**Data to process**
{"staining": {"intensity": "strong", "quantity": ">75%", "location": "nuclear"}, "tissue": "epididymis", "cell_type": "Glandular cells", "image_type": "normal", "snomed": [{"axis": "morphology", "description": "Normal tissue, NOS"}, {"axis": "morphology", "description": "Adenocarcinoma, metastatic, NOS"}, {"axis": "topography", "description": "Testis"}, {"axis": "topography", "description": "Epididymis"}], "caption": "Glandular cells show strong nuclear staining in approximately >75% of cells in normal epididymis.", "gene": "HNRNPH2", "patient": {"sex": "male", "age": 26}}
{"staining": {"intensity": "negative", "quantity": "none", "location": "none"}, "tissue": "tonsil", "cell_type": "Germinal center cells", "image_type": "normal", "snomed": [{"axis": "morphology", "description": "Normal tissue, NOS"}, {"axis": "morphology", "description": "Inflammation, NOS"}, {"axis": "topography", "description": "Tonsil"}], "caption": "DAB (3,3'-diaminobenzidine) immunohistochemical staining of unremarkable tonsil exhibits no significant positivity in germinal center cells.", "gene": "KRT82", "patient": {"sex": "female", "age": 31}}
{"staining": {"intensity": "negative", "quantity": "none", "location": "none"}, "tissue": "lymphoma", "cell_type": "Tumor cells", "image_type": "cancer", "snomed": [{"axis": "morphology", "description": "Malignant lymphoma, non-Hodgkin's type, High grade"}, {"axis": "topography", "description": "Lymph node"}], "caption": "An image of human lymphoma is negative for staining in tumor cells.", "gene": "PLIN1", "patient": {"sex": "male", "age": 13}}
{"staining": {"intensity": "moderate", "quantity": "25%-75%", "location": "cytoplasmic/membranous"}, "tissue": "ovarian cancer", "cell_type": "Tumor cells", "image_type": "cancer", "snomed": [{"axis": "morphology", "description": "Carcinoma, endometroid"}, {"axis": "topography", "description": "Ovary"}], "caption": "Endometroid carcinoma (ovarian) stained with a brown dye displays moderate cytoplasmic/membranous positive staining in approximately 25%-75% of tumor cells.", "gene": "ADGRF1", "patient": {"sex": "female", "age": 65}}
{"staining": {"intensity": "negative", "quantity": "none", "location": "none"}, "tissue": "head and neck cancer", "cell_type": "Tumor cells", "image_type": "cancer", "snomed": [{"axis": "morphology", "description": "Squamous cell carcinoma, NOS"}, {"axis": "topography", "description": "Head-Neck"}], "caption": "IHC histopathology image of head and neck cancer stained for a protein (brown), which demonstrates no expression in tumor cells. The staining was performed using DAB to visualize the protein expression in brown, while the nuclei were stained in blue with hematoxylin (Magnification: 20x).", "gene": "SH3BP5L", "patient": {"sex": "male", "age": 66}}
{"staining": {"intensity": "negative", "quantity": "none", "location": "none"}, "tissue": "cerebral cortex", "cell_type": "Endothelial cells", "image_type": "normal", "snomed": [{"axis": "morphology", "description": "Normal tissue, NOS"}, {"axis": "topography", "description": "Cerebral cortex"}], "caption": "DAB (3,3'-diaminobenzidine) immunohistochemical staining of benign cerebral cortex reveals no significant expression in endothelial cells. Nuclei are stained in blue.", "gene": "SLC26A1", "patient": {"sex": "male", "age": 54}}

**About this task**
A word-for-word copy of all the material is the required answer.

**Answer to the exercise**
{"staining": {"intensity": "strong", "quantity": ">75%", "location": "nuclear"}, "tissue": "epididymis", "cell_type": "Glandular cells", "image_type": "normal", "snomed": [{"axis": "morphology", "description": "Normal tissue, NOS"}, {"axis": "morphology", "description": "Adenocarcinoma, metastatic, NOS"}, {"axis": "topography", "description": "Testis"}, {"axis": "topography", "description": "Epididymis"}], "caption": "Glandular cells show strong nuclear staining in approximately >75% of cells in normal epididymis.", "gene": "HNRNPH2", "patient": {"sex": "male", "age": 26}}
{"staining": {"intensity": "negative", "quantity": "none", "location": "none"}, "tissue": "tonsil", "cell_type": "Germinal center cells", "image_type": "normal", "snomed": [{"axis": "morphology", "description": "Normal tissue, NOS"}, {"axis": "morphology", "description": "Inflammation, NOS"}, {"axis": "topography", "description": "Tonsil"}], "caption": "DAB (3,3'-diaminobenzidine) immunohistochemical staining of unremarkable tonsil exhibits no significant positivity in germinal center cells.", "gene": "KRT82", "patient": {"sex": "female", "age": 31}}
{"staining": {"intensity": "negative", "quantity": "none", "location": "none"}, "tissue": "lymphoma", "cell_type": "Tumor cells", "image_type": "cancer", "snomed": [{"axis": "morphology", "description": "Malignant lymphoma, non-Hodgkin's type, High grade"}, {"axis": "topography", "description": "Lymph node"}], "caption": "An image of human lymphoma is negative for staining in tumor cells.", "gene": "PLIN1", "patient": {"sex": "male", "age": 13}}
{"staining": {"intensity": "moderate", "quantity": "25%-75%", "location": "cytoplasmic/membranous"}, "tissue": "ovarian cancer", "cell_type": "Tumor cells", "image_type": "cancer", "snomed": [{"axis": "morphology", "description": "Carcinoma, endometroid"}, {"axis": "topography", "description": "Ovary"}], "caption": "Endometroid carcinoma (ovarian) stained with a brown dye displays moderate cytoplasmic/membranous positive staining in approximately 25%-75% of tumor cells.", "gene": "ADGRF1", "patient": {"sex": "female", "age": 65}}
{"staining": {"intensity": "negative", "quantity": "none", "location": "none"}, "tissue": "head and neck cancer", "cell_type": "Tumor cells", "image_type": "cancer", "snomed": [{"axis": "morphology", "description": "Squamous cell carcinoma, NOS"}, {"axis": "topography", "description": "Head-Neck"}], "caption": "IHC histopathology image of head and neck cancer stained for a protein (brown), which demonstrates no expression in tumor cells. The staining was performed using DAB to visualize the protein expression in brown, while the nuclei were stained in blue with hematoxylin (Magnification: 20x).", "gene": "SH3BP5L", "patient": {"sex": "male", "age": 66}}
{"staining": {"intensity": "negative", "quantity": "none", "location": "none"}, "tissue": "cerebral cortex", "cell_type": "Endothelial cells", "image_type": "normal", "snomed": [{"axis": "morphology", "description": "Normal tissue, NOS"}, {"axis": "topography", "description": "Cerebral cortex"}], "caption": "DAB (3,3'-diaminobenzidine) immunohistochemical staining of benign cerebral cortex reveals no significant expression in endothelial cells. Nuclei are stained in blue.", "gene": "SLC26A1", "patient": {"sex": "male", "age": 54}}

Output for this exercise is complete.